I did not know the historical track, so thank you for that.
Unfortunately, even with the reasoning behind it, it is still more cumbersome and therefore more work, than the older system.
Allow me to point out, point-by-point:
• documents are now atomic objects that carry associations regardless of where they exist on your system: on disk, on the network, in memory or on flash storage,
Except that now there is a hidden file system to maintain that and I no longer have control of it, despite the fact that is is taking up space on my hard drive. It is also harder to utilize a previous version because it requires a Revert.
• to save a document under a new name, you need to make a copy of the document first and then change the new copy's name—this is handled by the "Duplicate" command in the "File" menu of Lion applications.
We got that. We don't like it. It takes 2 extra steps, which is less efficient for the user.
• versions of a document are not duplicates of it. All versions of a document are essentially the one and the same document, except that they track the changes to the document as they appear in different points in time.
But you miss the point: we WANT duplicates. This defeats what the user wants.
• Lion's document management system is intended to support the concept of auto-saving where a document can be changed both in memory and in storage regardless of where in the system it lives.
But not all software behaves that way, which puts the user in a precarious position when saving and duplicating documents (we now have to consider the behavior of each particular program we are working in... "Do I need to save this before closing it?" becomes a constant new concern). It also takes the storage management out of the hands of the user, which again, we don't like nor want. Many of us have systems in place for dealing with large amounts of files. This defeates and destroys our perfectly usable and efficient systems. At the very least, we should be given a choice as to wether or not we want the program to take over this kind of management.

**RECORDS SUPPLIED**
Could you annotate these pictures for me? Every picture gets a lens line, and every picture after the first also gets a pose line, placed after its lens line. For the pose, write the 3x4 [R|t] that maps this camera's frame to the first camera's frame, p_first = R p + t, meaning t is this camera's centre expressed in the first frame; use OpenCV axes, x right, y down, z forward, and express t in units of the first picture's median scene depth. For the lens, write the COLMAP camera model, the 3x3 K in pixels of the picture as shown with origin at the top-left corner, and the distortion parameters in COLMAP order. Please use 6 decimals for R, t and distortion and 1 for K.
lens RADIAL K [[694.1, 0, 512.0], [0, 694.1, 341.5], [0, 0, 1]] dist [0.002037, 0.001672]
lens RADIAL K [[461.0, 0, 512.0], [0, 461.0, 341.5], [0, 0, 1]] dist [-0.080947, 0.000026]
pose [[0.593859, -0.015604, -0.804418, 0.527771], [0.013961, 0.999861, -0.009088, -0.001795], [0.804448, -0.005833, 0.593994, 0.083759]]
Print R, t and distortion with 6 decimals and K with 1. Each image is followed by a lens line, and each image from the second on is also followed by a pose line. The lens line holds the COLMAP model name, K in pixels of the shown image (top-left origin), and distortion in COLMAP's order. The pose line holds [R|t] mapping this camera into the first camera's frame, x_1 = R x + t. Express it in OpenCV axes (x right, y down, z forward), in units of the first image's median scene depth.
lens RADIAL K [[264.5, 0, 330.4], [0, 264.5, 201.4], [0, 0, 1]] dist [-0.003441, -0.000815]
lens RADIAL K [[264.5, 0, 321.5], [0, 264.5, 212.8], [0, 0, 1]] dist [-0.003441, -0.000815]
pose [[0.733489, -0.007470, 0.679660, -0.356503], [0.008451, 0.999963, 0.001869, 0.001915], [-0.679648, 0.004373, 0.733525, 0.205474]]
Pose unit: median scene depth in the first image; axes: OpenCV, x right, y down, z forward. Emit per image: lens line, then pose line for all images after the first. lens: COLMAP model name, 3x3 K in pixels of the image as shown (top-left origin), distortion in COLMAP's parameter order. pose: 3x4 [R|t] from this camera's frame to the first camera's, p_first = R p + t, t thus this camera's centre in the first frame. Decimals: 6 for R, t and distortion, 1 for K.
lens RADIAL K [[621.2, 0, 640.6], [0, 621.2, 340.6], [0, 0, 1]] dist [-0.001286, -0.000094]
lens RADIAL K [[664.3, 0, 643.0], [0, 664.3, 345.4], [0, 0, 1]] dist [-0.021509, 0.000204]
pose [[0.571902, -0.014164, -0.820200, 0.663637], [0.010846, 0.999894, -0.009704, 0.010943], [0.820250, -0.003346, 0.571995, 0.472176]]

**PARTS OF THE EXERCISE**
(1) In the reply about Lion's document handling, which File menu command is used to save a document under a new name?
(2) From the reply about Lion's document handling, echo the passage word for word. Begin at the words "Unfortunately, even with" and stop after "of Lion applications.".
(3) Carry on the reply about Lion's document handling from its final sentence.

**TASK-BY-TASK RESULTS**
(1) The "Duplicate" command.

(2)
Unfortunately, even with the reasoning behind it, it is still more cumbersome and therefore more work, than the older system.
Allow me to point out, point-by-point:
• documents are now atomic objects that carry associations regardless of where they exist on your system: on disk, on the network, in memory or on flash storage,
Except that now there is a hidden file system to maintain that and I no longer have control of it, despite the fact that is is taking up space on my hard drive. It is also harder to utilize a previous version because it requires a Revert.
• to save a document under a new name, you need to make a copy of the document first and then change the new copy's name—this is handled by the "Duplicate" command in the "File" menu of Lion applications.

(3)
I for one, was not given a choice. I bought a new iMac 27" i7 and it came with Lion. I tried to install and boot from Snow Leopard, using the recommended partition method, from Apple. My machine actually has a newer RAM architecture and will not boot from Snow Leopard, ergo: no choice.
Had I known all this, or had I the luxury of my other machine still working, I would have returned the new iMac and bought a used Tower from Mac of All Trades instead.
As I said before: Apple is not listening, they are instead, apolgizing and trying to make us want it. I have had to spend a great deal of time defeating several of the new "features" because they interfere with my workflow, habits and processes. All f the new "features" could have been made choices, but most are not. It took a lot of work arounds, but I finally got my machine to stop opening programs and last windows - that I had closed before re-starting - from opening up, because the check boxes that are supposed to be a choice, don't always work. Re-booting isn't clean anymore; so again, there are now additional steps for each action that used to be a single click. That is but one small example.
Please get the point of this thread: we don't like the new method; we want the choice to disable it. This is not a step forward when it demands more effort... and for the way we work, it does demand more effort.